Bestand
Johanniterorden zu Sonnenburg (Bestand)
Findmittel: Datenbank; Findbuch, 1 Bd.
Behördengeschichte:
Die Repositur 31 gehört zu den innenpolitischen Überlieferungen des 1604 gegründete Geheime Rats, betrifft aber auch die Außenbeziehungen Kurbrandenburgs zu den Nachbarmächten Mecklenburg, Pommern, Polen und Braunschweig-Lüneburg, soweit Ordensbesitzungen betroffen sind. Die Überlieferung setzt bereits im 16. Jahrhundert, also vor der Gründung des Geheimen Rats ein. Nutzende müssen mit vermischten Provenienzen rechnen.
Der Geheime Rat stellte im 17. Jahrhundert die wichtigste zentrale Verwaltungsbehörde im Kurfürstentum Brandenburg dar - zuständig für Kultus, Justiz, Finanzen und Auswärtiges. Im 18. Jahrhundert verlor der Geheime Rat einen Großteil seiner Kompetenzen an andere staatliche Behörden oder Kollegien. Lediglich in den Bereichen Kultus und - mit Einschränkungen - Justiz blieb der Geheime Rat maßgeblich. Die innere Behördenorganisation, die zur Entstehung der Überlieferung in dieser Repositur führte, wurden bislang jedoch noch nicht eingehend erforscht, weshalb nähere Aussagen hierzu gegenwärtig nicht möglich sind.

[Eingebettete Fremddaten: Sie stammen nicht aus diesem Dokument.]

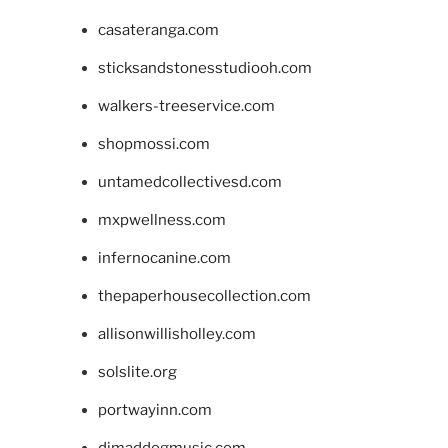
casateranga.com
sticksandstonesstudiooh.com
walkers-treeservice.com
shopmossi.com
untamedcollectivesd.com
mxpwellness.com
infernocanine.com
thepaperhousecollection.com
allisonwillisholley.com
solslite.org
portwayinn.com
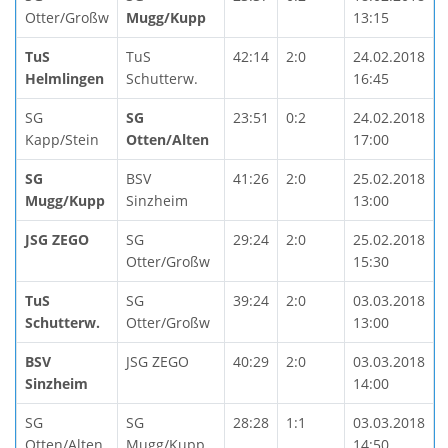
Otter/Großw
Mugg/Kupp
13:15
TuS
TuS
42:14
2:0
24.02.2018
Helmlingen
Schutterw.
16:45
SG
SG
23:51
0:2
24.02.2018
Kapp/Stein
Otten/Alten
17:00
SG
BSV
41:26
2:0
25.02.2018
Mugg/Kupp
Sinzheim
13:00
JSG ZEGO
SG
29:24
2:0
25.02.2018
Otter/Großw
15:30
TuS
SG
39:24
2:0
03.03.2018
Schutterw.
Otter/Großw
13:00
BSV
JSG ZEGO
40:29
2:0
03.03.2018
Sinzheim
14:00
SG
SG
28:28
1:1
03.03.2018
Otten/Alten
Mugg/Kupp
14:50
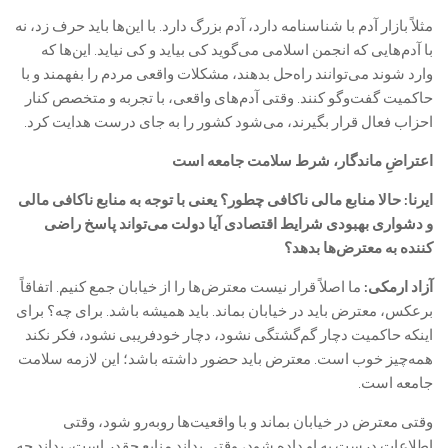
مثلاً بازار آدم با شناسنامه دارد، آدم بزرگ دارد. با این‌ها باید حرف زد، نه
با آدم‌هایی که انجمن اسلامی می‌گوید کی بیاید و کی نیاید. این‌ها که
وارد شوند می‌توانند راه‌حل بدهند، مشکلات واقعی مردم را بفهمند و با
حاکمیت گفت‌وگو کنند. وقتی آدم‌های واقعی، با تجربه و متخصص کنار
احزاب فعال قرار بگیرند، می‌شود کشور را به جای درست هدایت کرد.
اعتراضِ ماندگار، شرط سلامت جامعه است
ایرنا: حالا منابع مالی ناکافی چطور؟ یعنی با توجه به منابع ناکافی مالی
و دشواری بهبودی شرایط اقتصادی آیا دولت می‌تواند پاسخ راضی
کننده به معترض‌ها بدهد؟
آزاد ارمکی:
ما اصلاً قرار نیست معترض‌ها را از خیابان جمع کنیم. اتفاقاً
برعکس، معترض باید در خیابان بماند. باید همیشه باشد. برای چه؟ برای
اینکه حاکمیت دچار گم‌گشتگی نشود، دچار خودفریبی نشود، فکر نکند
همه‌چیز خوب است. معترض باید حضور داشته باشد؛ این لازمه سلامت
جامعه است.
وقتی معترض در خیابان بماند و با واقعیت‌ها روبه‌رو شود، وقتی
اطلاعات درست به او داده شود، وقتی بداند منابع چقدر است، بداند چه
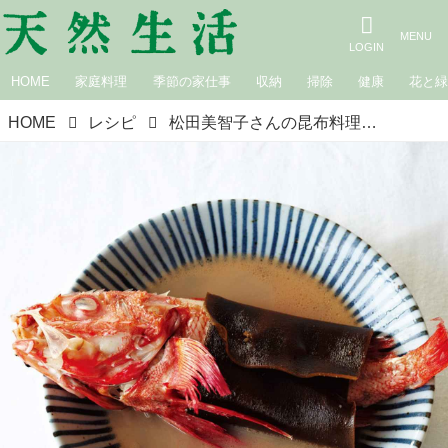
HOME
家庭料理
季節の家仕事
収納
掃除
健康
花と
HOME
レシピ
松田美智子さんの昆布料理｜知床の海で採れる、羅臼昆布の魅力（4）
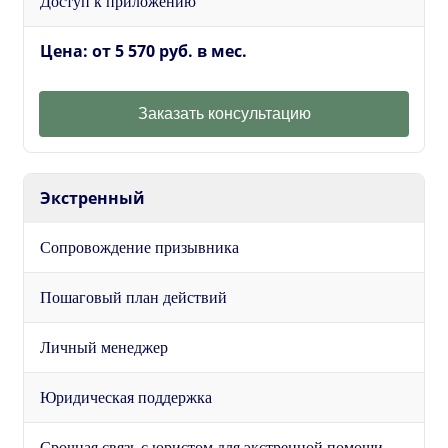
Доступ к приложению
Цена: от 5 570 руб. в мес.
Заказать консультацию
Экстренный
Сопровождение призывника
Пошаговый план действий
Личный менеджер
Юридическая поддержка
Срочная связь с юристом для экстренной помощи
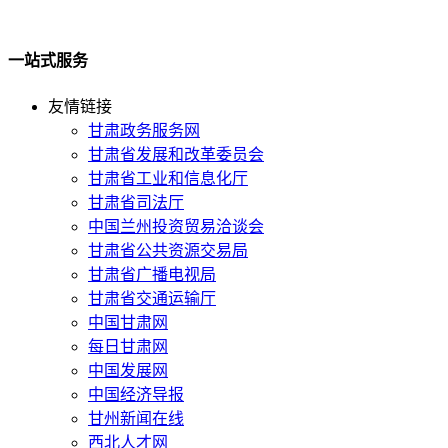
一站式服务
友情链接
甘肃政务服务网
甘肃省发展和改革委员会
甘肃省工业和信息化厅
甘肃省司法厅
中国兰州投资贸易洽谈会
甘肃省公共资源交易局
甘肃省广播电视局
甘肃省交通运输厅
中国甘肃网
每日甘肃网
中国发展网
中国经济导报
甘州新闻在线
西北人才网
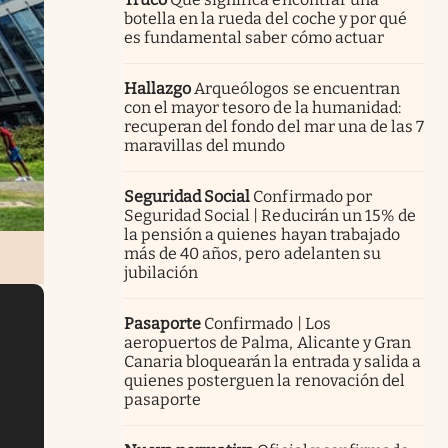
botella en la rueda del coche y por qué
es fundamental saber cómo actuar
Hallazgo
Arqueólogos se encuentran
con el mayor tesoro de la humanidad:
recuperan del fondo del mar una de las 7
maravillas del mundo
Seguridad Social
Confirmado por
Seguridad Social | Reducirán un 15% de
la pensión a quienes hayan trabajado
más de 40 años, pero adelanten su
jubilación
Pasaporte
Confirmado | Los
aeropuertos de Palma, Alicante y Gran
Canaria bloquearán la entrada y salida a
quienes posterguen la renovación del
pasaporte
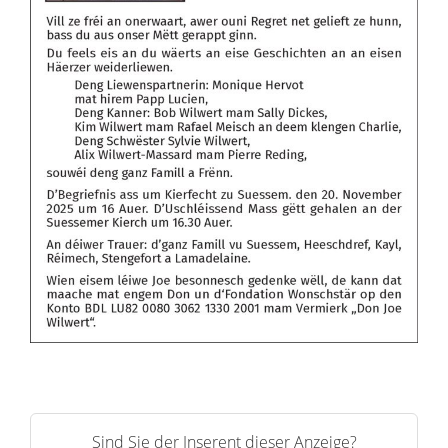
Sind Sie der Inserent dieser Anzeige?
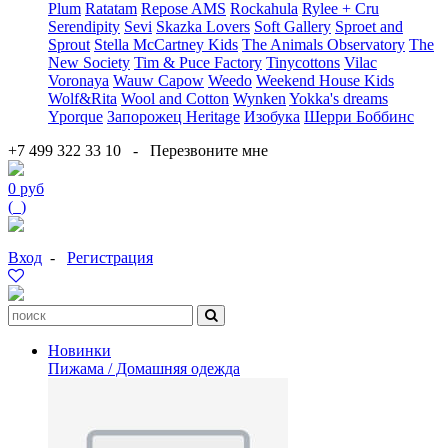
Plum
Ratatam
Repose AMS
Rockahula
Rylee + Cru
Serendipity
Sevi
Skazka Lovers
Soft Gallery
Sproet and
Sprout
Stella McCartney Kids
The Animals Observatory
The
New Society
Tim & Puce Factory
Tinycottons
Vilac
Voronaya
Wauw Capow
Weedo
Weekend House Kids
Wolf&Rita
Wool and Cotton
Wynken
Yokka's dreams
Yporque
Запорожец Heritage
Изобука
Шерри Боббинс
+7 499 322 33 10
-
Перезвоните мне
0 руб
(
0
)
Вход
-
Регистрация
Новинки
Пижама / Домашняя одежда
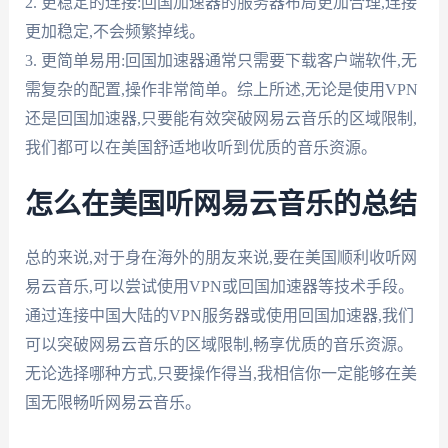
2. 更稳定的连接:回国加速器的服务器布局更加合理,连接
更加稳定,不会频繁掉线。
3. 更简单易用:回国加速器通常只需要下载客户端软件,无
需复杂的配置,操作非常简单。综上所述,无论是使用VPN
还是回国加速器,只要能有效突破网易云音乐的区域限制,
我们都可以在美国舒适地收听到优质的音乐资源。
怎么在美国听网易云音乐的总结
总的来说,对于身在海外的朋友来说,要在美国顺利收听网
易云音乐,可以尝试使用VPN或回国加速器等技术手段。
通过连接中国大陆的VPN服务器或使用回国加速器,我们
可以突破网易云音乐的区域限制,畅享优质的音乐资源。
无论选择哪种方式,只要操作得当,我相信你一定能够在美
国无限畅听网易云音乐。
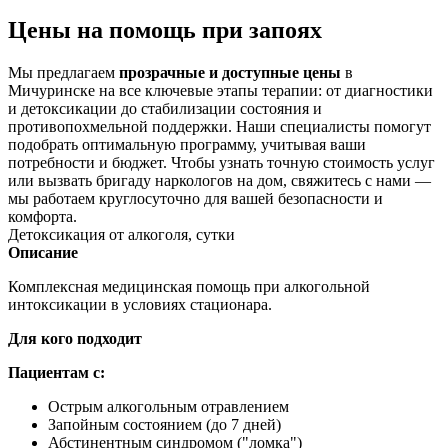
Цены на помощь при запоях
Мы предлагаем
прозрачные и доступные цены
в
Мичуринске на все ключевые этапы терапии: от диагностики
и детоксикации до стабилизации состояния и
противопохмельной поддержки. Наши специалисты помогут
подобрать оптимальную программу, учитывая ваши
потребности и бюджет. Чтобы узнать точную стоимость услуг
или вызвать бригаду наркологов на дом, свяжитесь с нами —
мы работаем круглосуточно для вашей безопасности и
комфорта.
Детоксикация от алкоголя, сутки
Описание
Комплексная медицинская помощь при алкогольной
интоксикации в условиях стационара.
Для кого подходит
Пациентам с:
Острым алкогольным отравлением
Запойным состоянием (до 7 дней)
Абстинентным синдромом ("ломка")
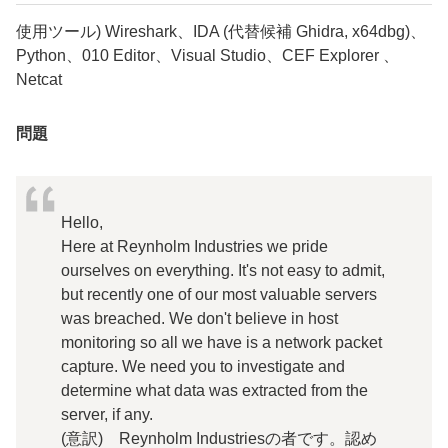
使用ツール
) Wireshark、IDA (代替候補 Ghidra, x64dbg)、
Python、010 Editor、Visual Studio、CEF Explorer 、
Netcat
問題
Hello,
Here at Reynholm Industries we pride
ourselves on everything. It's not easy to admit,
but recently one of our most valuable servers
was breached. We don't believe in host
monitoring so all we have is a network packet
capture. We need you to investigate and
determine what data was extracted from the
server, if any.
(意訳) Reynholm Industriesの者です。認め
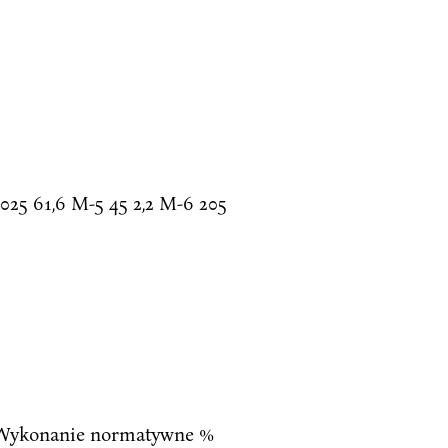
025 61,6 M-5 45 2,2 M-6 205
ny Wykonanie normatywne %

Die Überlieferung entstand aufgrund des bereits im 16. Jahrhunderts bestehenden kurbrandenburgischen Patronats über die im neumärkischen Sonnenburg ansässige Ballei Brandenburg des Johanniterordens. Zur Ballei gehörten auch Ordensbesitzungen in Sachsen, Pommern und im Wendland. Im Vertrag von Kremmen erlangte die Ordensballei weitgehende Selbstverwaltungsrechte. An der Spitze des Ordens stand ein vom Ordenskapitel gewählter Herrenmeister. Die Ordensverwaltung oblag der ebenfalls in Sonnenburg ansässigen, vom Ordenskanzler geleiteten Ordensregierung. Der Ordensballei unterstanden mehrere Kommenden, die jeweils von einem Komtur geleitet wurden. Da die Kommenden teilweise als Streubesitz in Nachbarterritorien der Mark Brandenburg lagen, zogen sie die Begehrlichkeiten der dort regierenden Häuser auf sich. Langanhaltende Auseinandersetzungen um die Mediatisierung der Johanniterkommenden waren die Folge.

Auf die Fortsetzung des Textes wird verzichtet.